Pour commencer ce festival, une master-class Dior, la mode et le cinéma a accueilli  Philippe Le Moult, secrétaire général du Musée Christian Dior, et le réalisateur Dominique Adt. Après avoir projeté le documentaire de ce dernier, “L’élégance du paradis perdu”, qui a introduit les travaux et valeurs du célèbre couturier, une discussion a suivi sur l’introduction de ses costumes au cinéma. Les créations de Christian Dior ont toujours eu pour ambition de valoriser la femme, pour qu’elle soit élégante, avec notamment des jupes longues et des hauts à la taille serrée et bien définie. La marque a surtout pris beaucoup de réputation lorsque Marlène Dietrich a insisté pour porter une robe Dior dans Le Grand Alibi avec la fameuse phrase : “No Dior, No Dietrich”. Après cet épisode, les créations du couturier ont habillé des actrices comme Melina Mercouri, Brigitte Bardot, Isabelle Adjani dans les films Topkapi, L’ours et la Poupée, Tout feu tout flamme, et beaucoup d’autres.
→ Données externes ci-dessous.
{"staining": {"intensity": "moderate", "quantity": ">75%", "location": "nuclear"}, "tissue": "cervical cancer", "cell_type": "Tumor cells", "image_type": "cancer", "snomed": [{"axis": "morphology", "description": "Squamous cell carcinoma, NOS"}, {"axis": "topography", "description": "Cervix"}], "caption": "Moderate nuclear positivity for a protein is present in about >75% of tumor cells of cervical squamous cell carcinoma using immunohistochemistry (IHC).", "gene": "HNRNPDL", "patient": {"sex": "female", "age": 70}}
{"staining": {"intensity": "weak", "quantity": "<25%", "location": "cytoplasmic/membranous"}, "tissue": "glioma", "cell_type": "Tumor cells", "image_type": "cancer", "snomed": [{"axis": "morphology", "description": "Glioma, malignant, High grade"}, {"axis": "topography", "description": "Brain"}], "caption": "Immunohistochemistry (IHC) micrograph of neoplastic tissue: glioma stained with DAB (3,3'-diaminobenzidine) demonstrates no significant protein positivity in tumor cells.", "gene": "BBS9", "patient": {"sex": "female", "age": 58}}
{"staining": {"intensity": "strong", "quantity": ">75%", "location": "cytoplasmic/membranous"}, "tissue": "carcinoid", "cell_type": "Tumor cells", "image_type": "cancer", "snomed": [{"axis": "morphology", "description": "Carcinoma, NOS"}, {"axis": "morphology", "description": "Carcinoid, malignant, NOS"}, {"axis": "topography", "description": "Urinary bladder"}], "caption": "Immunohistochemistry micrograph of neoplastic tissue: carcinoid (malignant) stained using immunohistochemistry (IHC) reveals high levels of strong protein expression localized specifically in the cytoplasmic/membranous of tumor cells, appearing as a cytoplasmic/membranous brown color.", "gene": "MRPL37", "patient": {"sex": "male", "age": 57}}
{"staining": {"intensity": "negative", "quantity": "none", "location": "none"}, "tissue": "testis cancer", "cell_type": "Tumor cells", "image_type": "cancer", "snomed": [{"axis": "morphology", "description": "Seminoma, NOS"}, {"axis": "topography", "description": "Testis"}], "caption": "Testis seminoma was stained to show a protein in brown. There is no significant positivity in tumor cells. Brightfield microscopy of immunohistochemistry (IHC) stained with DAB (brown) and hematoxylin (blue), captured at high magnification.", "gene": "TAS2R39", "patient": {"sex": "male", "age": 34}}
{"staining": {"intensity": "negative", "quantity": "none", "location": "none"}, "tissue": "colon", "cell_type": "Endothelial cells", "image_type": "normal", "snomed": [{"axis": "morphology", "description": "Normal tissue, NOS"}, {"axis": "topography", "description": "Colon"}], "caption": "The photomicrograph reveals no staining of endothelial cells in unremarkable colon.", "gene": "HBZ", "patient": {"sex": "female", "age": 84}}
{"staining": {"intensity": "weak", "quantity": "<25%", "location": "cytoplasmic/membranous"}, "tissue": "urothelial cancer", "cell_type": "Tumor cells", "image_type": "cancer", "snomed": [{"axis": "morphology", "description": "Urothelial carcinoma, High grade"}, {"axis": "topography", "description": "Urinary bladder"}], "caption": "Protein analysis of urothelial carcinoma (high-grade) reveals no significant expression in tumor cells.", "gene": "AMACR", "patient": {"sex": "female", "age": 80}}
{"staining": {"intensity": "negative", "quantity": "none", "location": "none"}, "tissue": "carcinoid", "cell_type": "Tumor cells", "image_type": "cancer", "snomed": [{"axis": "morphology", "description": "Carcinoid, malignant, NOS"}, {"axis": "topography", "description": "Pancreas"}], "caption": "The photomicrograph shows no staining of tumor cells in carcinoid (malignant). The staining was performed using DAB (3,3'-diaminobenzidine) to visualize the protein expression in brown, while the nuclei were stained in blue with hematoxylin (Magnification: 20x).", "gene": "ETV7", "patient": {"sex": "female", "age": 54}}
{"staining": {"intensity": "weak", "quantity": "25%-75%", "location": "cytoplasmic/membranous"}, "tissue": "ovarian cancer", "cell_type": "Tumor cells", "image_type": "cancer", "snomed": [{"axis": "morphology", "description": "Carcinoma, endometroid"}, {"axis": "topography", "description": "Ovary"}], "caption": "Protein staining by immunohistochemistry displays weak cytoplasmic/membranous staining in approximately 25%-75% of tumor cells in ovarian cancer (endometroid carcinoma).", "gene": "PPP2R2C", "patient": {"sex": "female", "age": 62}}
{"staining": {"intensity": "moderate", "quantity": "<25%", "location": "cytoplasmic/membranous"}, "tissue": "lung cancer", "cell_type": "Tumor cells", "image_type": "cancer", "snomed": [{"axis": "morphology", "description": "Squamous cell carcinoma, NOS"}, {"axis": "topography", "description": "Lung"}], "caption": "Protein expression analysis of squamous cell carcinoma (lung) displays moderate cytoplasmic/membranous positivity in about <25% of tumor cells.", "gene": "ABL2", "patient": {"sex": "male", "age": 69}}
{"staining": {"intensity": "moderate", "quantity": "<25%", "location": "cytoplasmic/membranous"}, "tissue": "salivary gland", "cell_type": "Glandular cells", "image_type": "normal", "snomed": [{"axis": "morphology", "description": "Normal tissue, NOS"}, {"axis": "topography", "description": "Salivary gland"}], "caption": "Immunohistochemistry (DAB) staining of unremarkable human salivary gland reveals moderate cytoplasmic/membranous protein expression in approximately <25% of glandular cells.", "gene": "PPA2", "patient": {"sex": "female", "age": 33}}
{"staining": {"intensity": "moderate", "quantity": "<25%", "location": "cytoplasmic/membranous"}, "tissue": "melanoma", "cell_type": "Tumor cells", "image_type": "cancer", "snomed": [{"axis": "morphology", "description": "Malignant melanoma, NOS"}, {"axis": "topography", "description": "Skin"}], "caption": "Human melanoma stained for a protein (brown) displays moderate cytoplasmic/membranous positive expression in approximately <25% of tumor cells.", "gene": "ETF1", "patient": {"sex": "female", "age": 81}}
Le créateur a même eu remporté l’Oscar du meilleur costumier en 1954 pour le film Indiscretion of an American wife. De nombreux stylistes le succèderont, comme entre autres Yves Saint Laurent qui prendra part à l’aventure Dior pendant 3 ans avant de créer sa propre marque, Marc Bohan qui renoue avec le style originel de Dior, Gianfranco Ferré, John Galliano, connu pour son extravagance et Raf Simons. Aujourd’hui, et depuis 2016, c’est Maria Grazia Chiuri qui est à la tête de la Maison de Haute Couture. Tous les héritiers ont repris la marque et imposé leur style particulier, que ce soit pour les soirées “tapis rouge” de nombreuses célébrités, ou pour certaines scènes de films. Revenons sur le rôle qu’a pu avoir la mode et les couturiers au cinéma, à travers une sélection de films issu du Festival du Film Francophone.

 

Le film Et Dieu… créa la femme, réalisé par Roger Vadim en 1956, est un exemple concernant la mode et la féminité. Brigitte Bardot qui interprète Juliette, une jeune femme qui ne cesse d’attirer le regard des hommes, est une véritable icône de la liberté sexuelle. Son personnage se pare des plus belles tenues qui sont représentatives de ce personnage décomplexé et qui ont contribuées à faire d’elle le symbole qu’elle a été. En effet, Brigitte Bardot incarne un style, avec ses robes et jupes cintrées, sa taille marquée, ses épaules dénudées et le col Bardot qui a même pris son nom. Les ballerines que portent Brigitte Bardot, par exemple, sont le résultat de la création de Jacob Bloch qui a transformé les chaussons de danse en chaussures de ville à la mode. Dans le film, ce sont les “ballerines Cendrillon” de Rose Repetto qui sont ainsi portées par l’actrice et qui retiennent l’attention. En 2012, la marque Brigitte Bardot est ainsi créée par Sarah Ohana pour “rendre la femme encore plus belle” et “afin de faire perdurer la légende BB”, et ceci probablement grâce à la réputation qu’a connue cette célébrité de renom après la sortie du film.

 

Tiré du livre de Joseph Kessel, Belle de nuit (1967) est, de son côté, un film mettant en scène la jeune Catherine Deneuve qui, pour assouvir ses fantasmes, travaille à temps partiel dans une maison close de luxe. Yves-Saint-Laurent s’occupa des costumes, mettant l’accent sur la double vie qu’elle mène entre le couple parfait, et sa double identité dans le monde du sadomasochisme. Mélangeant des longs manteaux colorés et des tenues très osées, il a voulu mettre en avant le corps de la femme de plusieurs façons, alternant classe et sensualité. Un film moderne pour l’époque où la sexualité de la femme est mise en avant, thème très rarement utilisé dans un film dans les années 1970. Aussi, la collaboration d’Yves Saint Laurent marque le début d’un nouveau monde, celui du mariage entre la mode moderne, avec la patte d’un des plus grands couturiers du XXe siècle, avec le cinéma.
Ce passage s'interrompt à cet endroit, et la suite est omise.